'''

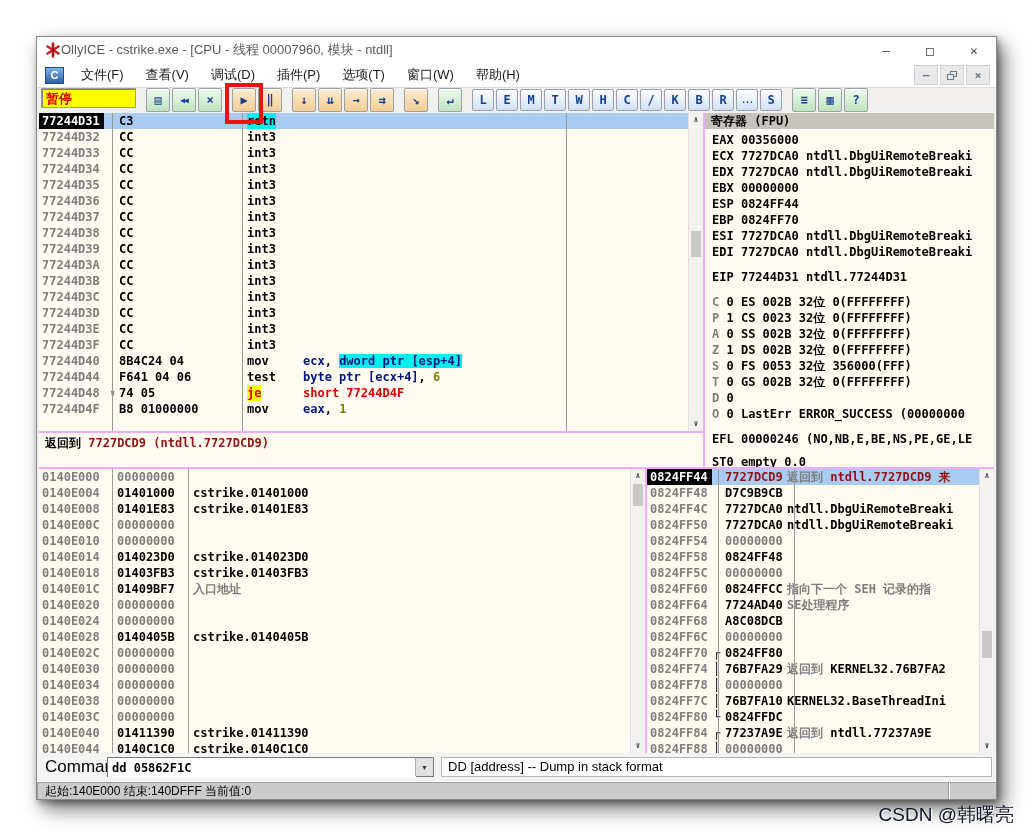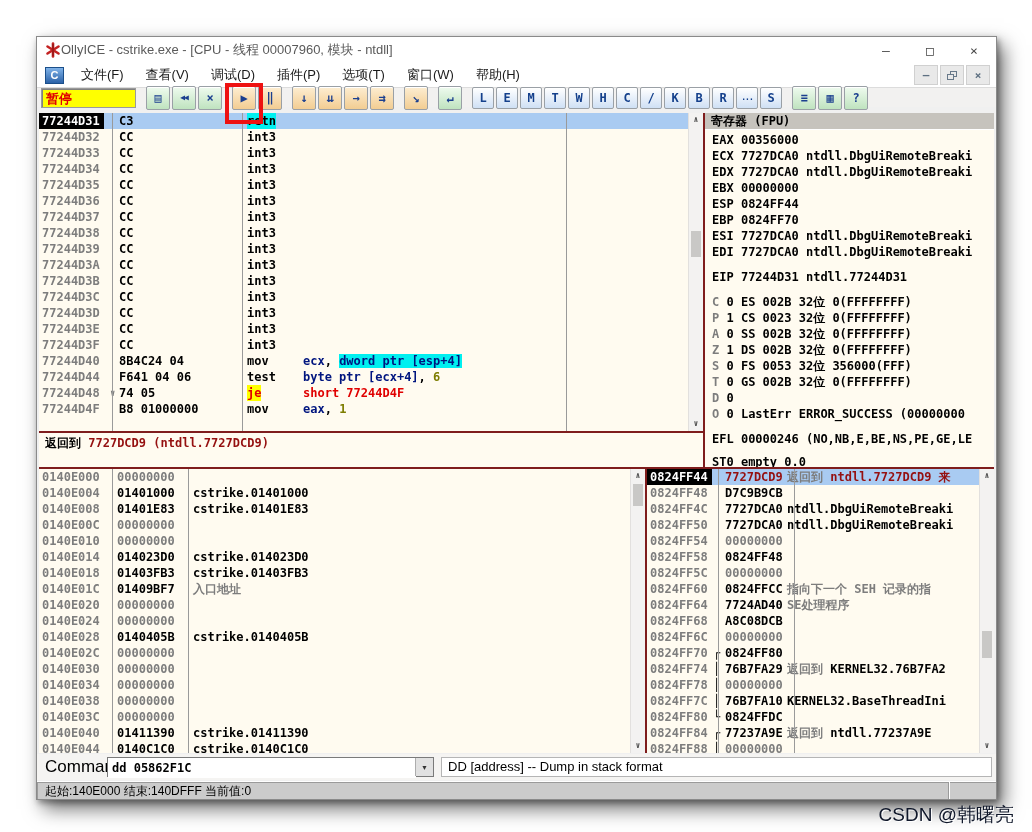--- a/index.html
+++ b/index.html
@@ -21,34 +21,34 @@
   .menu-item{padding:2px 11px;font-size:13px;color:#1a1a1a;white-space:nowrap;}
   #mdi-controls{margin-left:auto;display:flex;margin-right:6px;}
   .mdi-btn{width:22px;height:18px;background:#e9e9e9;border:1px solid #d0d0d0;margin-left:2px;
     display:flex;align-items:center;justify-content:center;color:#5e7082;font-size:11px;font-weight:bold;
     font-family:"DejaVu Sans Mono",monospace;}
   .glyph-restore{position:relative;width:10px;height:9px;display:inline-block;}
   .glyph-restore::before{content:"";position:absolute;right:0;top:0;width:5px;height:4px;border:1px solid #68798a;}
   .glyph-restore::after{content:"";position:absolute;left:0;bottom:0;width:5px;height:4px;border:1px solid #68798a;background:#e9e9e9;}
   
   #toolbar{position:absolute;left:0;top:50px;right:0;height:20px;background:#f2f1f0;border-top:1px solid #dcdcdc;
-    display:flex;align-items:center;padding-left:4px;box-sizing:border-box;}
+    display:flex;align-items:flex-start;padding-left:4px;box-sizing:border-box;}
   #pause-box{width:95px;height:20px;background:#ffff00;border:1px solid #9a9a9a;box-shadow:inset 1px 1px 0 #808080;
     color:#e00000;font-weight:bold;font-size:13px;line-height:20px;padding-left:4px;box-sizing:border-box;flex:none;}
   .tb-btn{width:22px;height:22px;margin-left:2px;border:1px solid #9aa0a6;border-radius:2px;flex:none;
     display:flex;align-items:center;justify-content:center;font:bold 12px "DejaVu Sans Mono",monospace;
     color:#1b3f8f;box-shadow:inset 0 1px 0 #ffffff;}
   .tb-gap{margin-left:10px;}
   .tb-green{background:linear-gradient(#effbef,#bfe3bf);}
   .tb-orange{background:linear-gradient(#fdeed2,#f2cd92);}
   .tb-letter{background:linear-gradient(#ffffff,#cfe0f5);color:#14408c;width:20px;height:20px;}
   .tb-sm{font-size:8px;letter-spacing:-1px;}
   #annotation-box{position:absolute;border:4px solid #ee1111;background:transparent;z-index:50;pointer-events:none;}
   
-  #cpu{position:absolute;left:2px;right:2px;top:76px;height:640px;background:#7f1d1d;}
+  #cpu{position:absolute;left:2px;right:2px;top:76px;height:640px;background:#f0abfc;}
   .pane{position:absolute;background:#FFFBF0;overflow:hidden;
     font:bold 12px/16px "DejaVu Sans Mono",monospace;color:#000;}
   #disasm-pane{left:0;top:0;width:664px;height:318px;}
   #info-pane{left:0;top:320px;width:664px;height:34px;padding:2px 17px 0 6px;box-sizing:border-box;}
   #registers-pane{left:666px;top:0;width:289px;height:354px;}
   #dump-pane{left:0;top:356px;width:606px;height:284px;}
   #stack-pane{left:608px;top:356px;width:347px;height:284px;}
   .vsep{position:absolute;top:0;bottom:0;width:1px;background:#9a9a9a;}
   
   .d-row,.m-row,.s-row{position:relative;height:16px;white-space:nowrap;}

'''

• _What to do_:
The data must be reproduced exactly, and no picture may appear in the copy.

• _Response for this exercise_:
--- a/index.html
+++ b/index.html
@@ -21,34 +21,34 @@
   .menu-item{padding:2px 11px;font-size:13px;color:#1a1a1a;white-space:nowrap;}
   #mdi-controls{margin-left:auto;display:flex;margin-right:6px;}
   .mdi-btn{width:22px;height:18px;background:#e9e9e9;border:1px solid #d0d0d0;margin-left:2px;
     display:flex;align-items:center;justify-content:center;color:#5e7082;font-size:11px;font-weight:bold;
     font-family:"DejaVu Sans Mono",monospace;}
   .glyph-restore{position:relative;width:10px;height:9px;display:inline-block;}
   .glyph-restore::before{content:"";position:absolute;right:0;top:0;width:5px;height:4px;border:1px solid #68798a;}
   .glyph-restore::after{content:"";position:absolute;left:0;bottom:0;width:5px;height:4px;border:1px solid #68798a;background:#e9e9e9;}
   
   #toolbar{position:absolute;left:0;top:50px;right:0;height:20px;background:#f2f1f0;border-top:1px solid #dcdcdc;
-    display:flex;align-items:center;padding-left:4px;box-sizing:border-box;}
+    display:flex;align-items:flex-start;padding-left:4px;box-sizing:border-box;}
   #pause-box{width:95px;height:20px;background:#ffff00;border:1px solid #9a9a9a;box-shadow:inset 1px 1px 0 #808080;
     color:#e00000;font-weight:bold;font-size:13px;line-height:20px;padding-left:4px;box-sizing:border-box;flex:none;}
   .tb-btn{width:22px;height:22px;margin-left:2px;border:1px solid #9aa0a6;border-radius:2px;flex:none;
     display:flex;align-items:center;justify-content:center;font:bold 12px "DejaVu Sans Mono",monospace;
     color:#1b3f8f;box-shadow:inset 0 1px 0 #ffffff;}
   .tb-gap{margin-left:10px;}
   .tb-green{background:linear-gradient(#effbef,#bfe3bf);}
   .tb-orange{background:linear-gradient(#fdeed2,#f2cd92);}
   .tb-letter{background:linear-gradient(#ffffff,#cfe0f5);color:#14408c;width:20px;height:20px;}
   .tb-sm{font-size:8px;letter-spacing:-1px;}
   #annotation-box{position:absolute;border:4px solid #ee1111;background:transparent;z-index:50;pointer-events:none;}
   
-  #cpu{position:absolute;left:2px;right:2px;top:76px;height:640px;background:#7f1d1d;}
+  #cpu{position:absolute;left:2px;right:2px;top:76px;height:640px;background:#f0abfc;}
   .pane{position:absolute;background:#FFFBF0;overflow:hidden;
     font:bold 12px/16px "DejaVu Sans Mono",monospace;color:#000;}
   #disasm-pane{left:0;top:0;width:664px;height:318px;}
   #info-pane{left:0;top:320px;width:664px;height:34px;padding:2px 17px 0 6px;box-sizing:border-box;}
   #registers-pane{left:666px;top:0;width:289px;height:354px;}
   #dump-pane{left:0;top:356px;width:606px;height:284px;}
   #stack-pane{left:608px;top:356px;width:347px;height:284px;}
   .vsep{position:absolute;top:0;bottom:0;width:1px;background:#9a9a9a;}
   
   .d-row,.m-row,.s-row{position:relative;height:16px;white-space:nowrap;}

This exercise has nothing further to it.